* start *
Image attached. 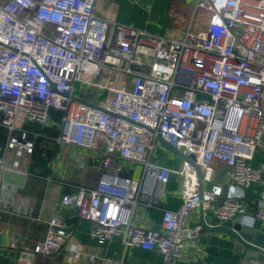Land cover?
I'll list each match as a JSON object with an SVG mask.
<instances>
[{
    "label": "built area",
    "instance_id": "built-area-1",
    "mask_svg": "<svg viewBox=\"0 0 264 264\" xmlns=\"http://www.w3.org/2000/svg\"><path fill=\"white\" fill-rule=\"evenodd\" d=\"M95 3L0 0V184L5 170L22 171L41 135L32 125L50 126L54 109L62 116L53 142L88 150L103 170L94 186L75 185L59 198L91 223L99 244L118 235L125 247L157 251L154 264L190 260L184 247L202 231L194 210L201 203L214 223L246 213L252 183L259 185L257 207L240 220L259 221L264 230V166L249 163L264 152V0H194L206 22L180 37L109 21ZM158 137L193 155L201 193L187 160L174 169L151 159ZM123 162L140 165V177L123 175ZM216 163L226 168L227 185L215 182ZM171 173L181 178L175 209L160 202ZM145 207L161 210L158 227ZM47 225L26 252L59 251L67 226L59 214ZM87 258L120 264L102 253Z\"/></svg>",
    "mask_w": 264,
    "mask_h": 264
},
{
    "label": "crops",
    "instance_id": "crops-1",
    "mask_svg": "<svg viewBox=\"0 0 264 264\" xmlns=\"http://www.w3.org/2000/svg\"><path fill=\"white\" fill-rule=\"evenodd\" d=\"M193 5L194 0H96L95 9L99 15L115 23L134 26L159 35L173 32L180 37L187 29L194 28L196 22L200 27L206 22L205 14L197 19ZM56 146L59 149L48 163L51 169L48 175L31 174L28 166L32 157L29 156L22 163L21 170L28 171L22 186L0 184V199L11 200L16 205L13 208L0 203V264H101L98 259L88 260V255L92 253L112 256L120 264H154L158 261L161 255L157 251L139 246L125 247L118 235H114L104 244H99L91 234V223L78 218L74 208L59 204L60 195L69 192L73 186H94L103 170L99 166V160H94L88 150L80 147L73 149L68 145ZM162 148L161 144L156 146L151 159L163 166L178 169L181 158L170 156ZM82 158L84 161H81ZM249 163L253 166H264V152H255ZM123 165L126 169L123 175L137 179L140 177V165L126 162H123ZM215 172V182L223 185L229 183L226 179V168L222 164L216 163ZM180 182L181 178L177 174H170L168 181L162 186V206L171 209L179 206ZM258 189L259 185L255 183L246 187L248 216L257 207ZM142 212L152 226H159L161 210L158 207H145ZM53 214H59L67 226L66 241L59 251L49 256L34 254L31 259H14L1 251L2 248H13L26 252V248H32L37 241L44 238L48 227L47 220ZM198 215L197 207L193 213V221L198 222ZM204 219L207 223H214L216 220L214 216L209 217V214H205ZM138 221L135 220L136 223ZM252 226L263 228L259 221H255ZM201 250L204 255L200 254ZM183 252L194 257L190 260H180L177 264H239L241 261L233 250V240L221 232L202 230L194 244L186 245Z\"/></svg>",
    "mask_w": 264,
    "mask_h": 264
},
{
    "label": "water",
    "instance_id": "water-1",
    "mask_svg": "<svg viewBox=\"0 0 264 264\" xmlns=\"http://www.w3.org/2000/svg\"><path fill=\"white\" fill-rule=\"evenodd\" d=\"M158 140L159 143L173 155L178 156L183 160H187L194 166L199 193H201L203 183L201 182L200 168L194 162L193 155H184L180 150L174 148L162 137H158ZM74 155L76 156V154ZM81 161H84L83 158ZM25 176V173L22 171L5 170L1 175V181L9 185L22 186L24 184ZM254 206H256V204H254ZM198 214V223L202 226V230L204 232H221L230 237L233 240V250L241 260L256 258L264 263V230L241 222L239 218L243 215H247V212L236 214L216 223H207L204 219L202 204L200 203L198 206ZM1 251L14 259H17L18 257L31 259L34 256L33 253L24 252L21 249L2 248Z\"/></svg>",
    "mask_w": 264,
    "mask_h": 264
},
{
    "label": "trees",
    "instance_id": "trees-1",
    "mask_svg": "<svg viewBox=\"0 0 264 264\" xmlns=\"http://www.w3.org/2000/svg\"><path fill=\"white\" fill-rule=\"evenodd\" d=\"M62 112L59 110L50 111V126L38 127L37 124L32 125L41 133L37 137L35 147L32 151V162L28 166V171L35 175H48L51 169L48 163L55 157L58 152V146L53 142V139L60 133L59 124L61 122ZM4 131L0 130V145L4 141ZM49 145V146H48Z\"/></svg>",
    "mask_w": 264,
    "mask_h": 264
},
{
    "label": "rangeland",
    "instance_id": "rangeland-1",
    "mask_svg": "<svg viewBox=\"0 0 264 264\" xmlns=\"http://www.w3.org/2000/svg\"><path fill=\"white\" fill-rule=\"evenodd\" d=\"M201 16H204L203 13L200 12V11H197V13H196V17H197V19L200 18ZM193 27H194V29H198V28L200 27V25H199L198 22H196V24H195ZM99 95L102 96V93H100ZM162 149L165 150L166 153H168L170 156H173V157L179 158L178 156L173 155L171 152H169V151H168L167 149H165L164 147H163ZM168 154H167V155H168Z\"/></svg>",
    "mask_w": 264,
    "mask_h": 264
}]
</instances>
* end *
» **EXERCISE INSTRUCTIONS**
Extract each line of the data that contains the string "built", reproducing every such line in full.

» **SOLUTION**
    "label": "built area",
    "instance_id": "built-area-1",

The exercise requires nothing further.